# WORK ORDER 1:
In the listing, arrange the lines as a numbered list, starting with the line that contains "Chamonix-Mont-Blanc 74400" and going on through the line that contains "predarea lor către reciclatori în". Leave out blank lines.

# PASSAGE FOR REVIEW:
[Openstack-docs] Intro and example installations

Anne Gentle annegentle at justwriteclick.com
Fri Jul 19 20:22:24 UTC 2013


Ah yes, good questions for clarifying.


On Fri, Jul 19, 2013 at 10:50 AM, Steve Gordon <sgordon at redhat.com> wrote:

> ----- Original Message -----
> > From: "Anne Gentle" <annegentle at justwriteclick.com>
> > To: "Shaun McCance" <shaunm at gnome.org>
> > Cc: openstack-docs at lists.openstack.org
> > Sent: Thursday, July 18, 2013 12:30:45 PM
> > Subject: Re: [Openstack-docs] Intro and example installations
> >
> > Great work Shaun! Here are my thoughts for the example architectures.
> >
> > Simplest possible architecture: Compute with KVM, local ephemeral
> > nova-volumes shared storage, nova-networks in multi-host, MySQL,
> nova-api,
> > default scheduler, RabbitMQ for Ubuntu, Qpid for RHEL, Identity, Image
> with
> > local storage, Dashboard. Use as many defaults as you can, as identified
> by
> > the deployment program, TripleO. Single node or two node.
> >
> > Operations Guide example architecture:
> >
> http://docs.openstack.org/trunk/openstack-ops/content/example_architecture.html
>
> I have two questions here, the answers to which would help me better form
> my thoughts on this:
>
> 1) Wasn't nova-volumes removed in Grizzly (
> https://blueprints.launchpad.net/nova/+spec/delete-nova-volume )?
>

Yes. I shouldn't have said "nova-volumes" in my simplest possible, I should
have said ephemeral storage on the local compute node, not attachable
storage. See
http://docs.openstack.org/trunk/openstack-ops/content/storage_decision.html.
I believe that's the very simplest you can do, let the compute nodes use
the local storage available to them, managed by nova alone.


> 2) Isn't nova-network slated to be deprecated in Havana (
> https://blueprints.launchpad.net/nova/+spec/deprecate-nova-network )?
>
>
Yes but neutron is not yet an acceptable replacement, nor do we know if it
will be in Havana. So my guess is that the work to deprecate nova-network
will be delayed again. I don't know this for certain, though, so the safest
thing for docs to do is to have the easiest/simplest still use
nova-networks. Happy to hear dissension around this point but with lack of
HA in L3 plus major complexity of SDN I just don't think it's right to use
neutron for the simplest install.

# WORK ORDER 2:
Rewrite the mailing-list message starting with "Ah yes, good" and going on through "the example architectures.", replacing "questions" with "points".

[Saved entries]
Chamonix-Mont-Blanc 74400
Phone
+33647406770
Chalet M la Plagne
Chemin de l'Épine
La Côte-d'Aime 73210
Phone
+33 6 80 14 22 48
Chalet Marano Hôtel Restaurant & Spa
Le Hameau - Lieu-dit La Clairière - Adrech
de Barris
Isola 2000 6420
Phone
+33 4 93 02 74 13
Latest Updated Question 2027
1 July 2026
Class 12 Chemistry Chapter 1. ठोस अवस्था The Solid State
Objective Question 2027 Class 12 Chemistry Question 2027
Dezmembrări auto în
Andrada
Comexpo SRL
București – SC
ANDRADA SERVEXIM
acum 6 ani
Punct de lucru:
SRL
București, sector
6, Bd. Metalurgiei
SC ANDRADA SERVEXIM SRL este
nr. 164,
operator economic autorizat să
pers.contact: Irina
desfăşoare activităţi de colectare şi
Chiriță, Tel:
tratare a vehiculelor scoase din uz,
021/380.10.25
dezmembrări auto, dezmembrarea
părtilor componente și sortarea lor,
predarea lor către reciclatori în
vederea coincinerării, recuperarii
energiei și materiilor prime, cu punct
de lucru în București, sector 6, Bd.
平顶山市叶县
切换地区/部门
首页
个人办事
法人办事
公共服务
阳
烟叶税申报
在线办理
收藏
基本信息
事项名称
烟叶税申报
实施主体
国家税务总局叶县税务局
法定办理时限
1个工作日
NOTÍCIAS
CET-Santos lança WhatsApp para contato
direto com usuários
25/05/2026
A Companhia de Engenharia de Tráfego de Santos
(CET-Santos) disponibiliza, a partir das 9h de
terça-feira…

==

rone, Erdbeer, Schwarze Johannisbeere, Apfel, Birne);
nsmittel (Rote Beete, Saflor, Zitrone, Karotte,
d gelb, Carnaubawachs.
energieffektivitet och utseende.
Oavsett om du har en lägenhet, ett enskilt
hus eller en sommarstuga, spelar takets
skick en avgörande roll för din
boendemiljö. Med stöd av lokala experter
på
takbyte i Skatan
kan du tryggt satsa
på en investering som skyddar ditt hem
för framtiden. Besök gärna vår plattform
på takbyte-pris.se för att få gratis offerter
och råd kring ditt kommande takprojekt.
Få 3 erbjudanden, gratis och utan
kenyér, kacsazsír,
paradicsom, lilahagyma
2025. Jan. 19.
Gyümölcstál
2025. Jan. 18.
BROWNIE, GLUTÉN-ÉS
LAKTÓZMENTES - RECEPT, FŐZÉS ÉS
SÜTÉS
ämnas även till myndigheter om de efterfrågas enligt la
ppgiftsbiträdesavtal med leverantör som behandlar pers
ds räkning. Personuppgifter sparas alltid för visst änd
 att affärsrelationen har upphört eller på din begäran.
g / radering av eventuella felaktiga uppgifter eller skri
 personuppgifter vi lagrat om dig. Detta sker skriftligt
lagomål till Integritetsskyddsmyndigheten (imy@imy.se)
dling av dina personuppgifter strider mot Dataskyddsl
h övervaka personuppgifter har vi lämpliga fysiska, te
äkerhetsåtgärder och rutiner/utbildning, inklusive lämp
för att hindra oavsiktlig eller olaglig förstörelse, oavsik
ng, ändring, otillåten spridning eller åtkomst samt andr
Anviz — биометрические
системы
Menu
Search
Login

--

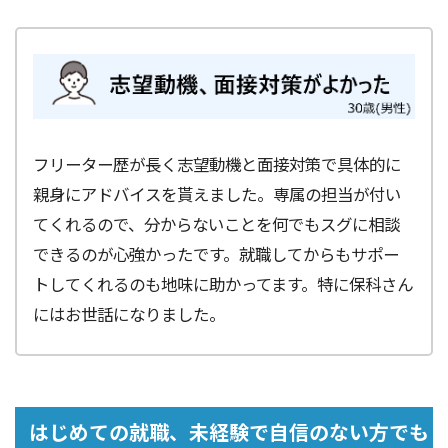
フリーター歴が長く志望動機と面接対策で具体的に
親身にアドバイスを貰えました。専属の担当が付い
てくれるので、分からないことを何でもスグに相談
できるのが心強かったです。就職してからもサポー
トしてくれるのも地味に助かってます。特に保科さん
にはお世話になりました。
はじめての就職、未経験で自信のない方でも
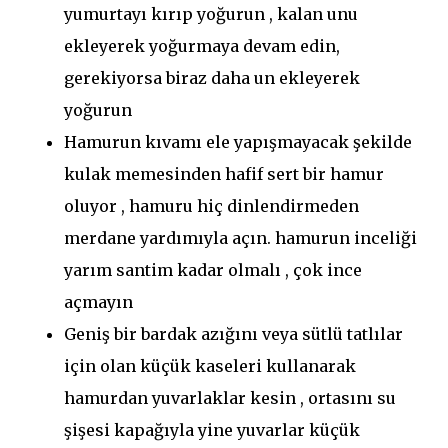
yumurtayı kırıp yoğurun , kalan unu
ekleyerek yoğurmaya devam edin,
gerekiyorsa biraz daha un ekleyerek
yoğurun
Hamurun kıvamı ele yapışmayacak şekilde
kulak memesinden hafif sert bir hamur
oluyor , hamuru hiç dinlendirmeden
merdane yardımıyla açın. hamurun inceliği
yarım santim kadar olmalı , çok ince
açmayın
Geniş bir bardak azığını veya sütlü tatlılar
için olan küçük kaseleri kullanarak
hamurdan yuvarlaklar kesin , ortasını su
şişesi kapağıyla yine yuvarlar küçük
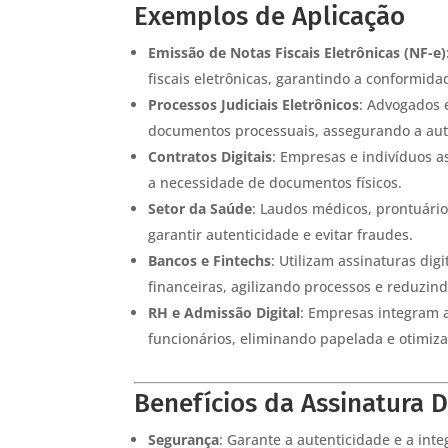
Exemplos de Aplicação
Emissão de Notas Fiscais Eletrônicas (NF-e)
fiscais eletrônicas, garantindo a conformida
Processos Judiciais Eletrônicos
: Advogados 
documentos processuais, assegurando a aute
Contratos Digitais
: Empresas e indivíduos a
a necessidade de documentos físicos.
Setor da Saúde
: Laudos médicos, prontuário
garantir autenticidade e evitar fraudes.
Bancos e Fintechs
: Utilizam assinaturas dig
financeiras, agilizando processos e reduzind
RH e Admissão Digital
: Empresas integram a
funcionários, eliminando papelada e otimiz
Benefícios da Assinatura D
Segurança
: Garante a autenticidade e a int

# RESULT 1:
1. Chamonix-Mont-Blanc 74400
2. Phone
3. +33647406770
4. Chalet M la Plagne
5. Chemin de l'Épine
6. La Côte-d'Aime 73210
7. Phone
8. +33 6 80 14 22 48
9. Chalet Marano Hôtel Restaurant & Spa
10. Le Hameau - Lieu-dit La Clairière - Adrech
11. de Barris
12. Isola 2000 6420
13. Phone
14. +33 4 93 02 74 13
15. Latest Updated Question 2027
16. 1 July 2026
17. Class 12 Chemistry Chapter 1. ठोस अवस्था The Solid State
18. Objective Question 2027 Class 12 Chemistry Question 2027
19. Dezmembrări auto în
20. Andrada
21. Comexpo SRL
22. București – SC
23. ANDRADA SERVEXIM
24. acum 6 ani
25. Punct de lucru:
26. SRL
27. București, sector
28. 6, Bd. Metalurgiei
29. SC ANDRADA SERVEXIM SRL este
30. nr. 164,
31. operator economic autorizat să
32. pers.contact: Irina
33. desfăşoare activităţi de colectare şi
34. Chiriță, Tel:
35. tratare a vehiculelor scoase din uz,
36. 021/380.10.25
37. dezmembrări auto, dezmembrarea
38. părtilor componente și sortarea lor,
39. predarea lor către reciclatori în

# RESULT 2:
Ah yes, good points for clarifying.


On Fri, Jul 19, 2013 at 10:50 AM, Steve Gordon <sgordon at redhat.com> wrote:

> ----- Original Message -----
> > From: "Anne Gentle" <annegentle at justwriteclick.com>
> > To: "Shaun McCance" <shaunm at gnome.org>
> > Cc: openstack-docs at lists.openstack.org
> > Sent: Thursday, July 18, 2013 12:30:45 PM
> > Subject: Re: [Openstack-docs] Intro and example installations
> >
> > Great work Shaun! Here are my thoughts for the example architectures.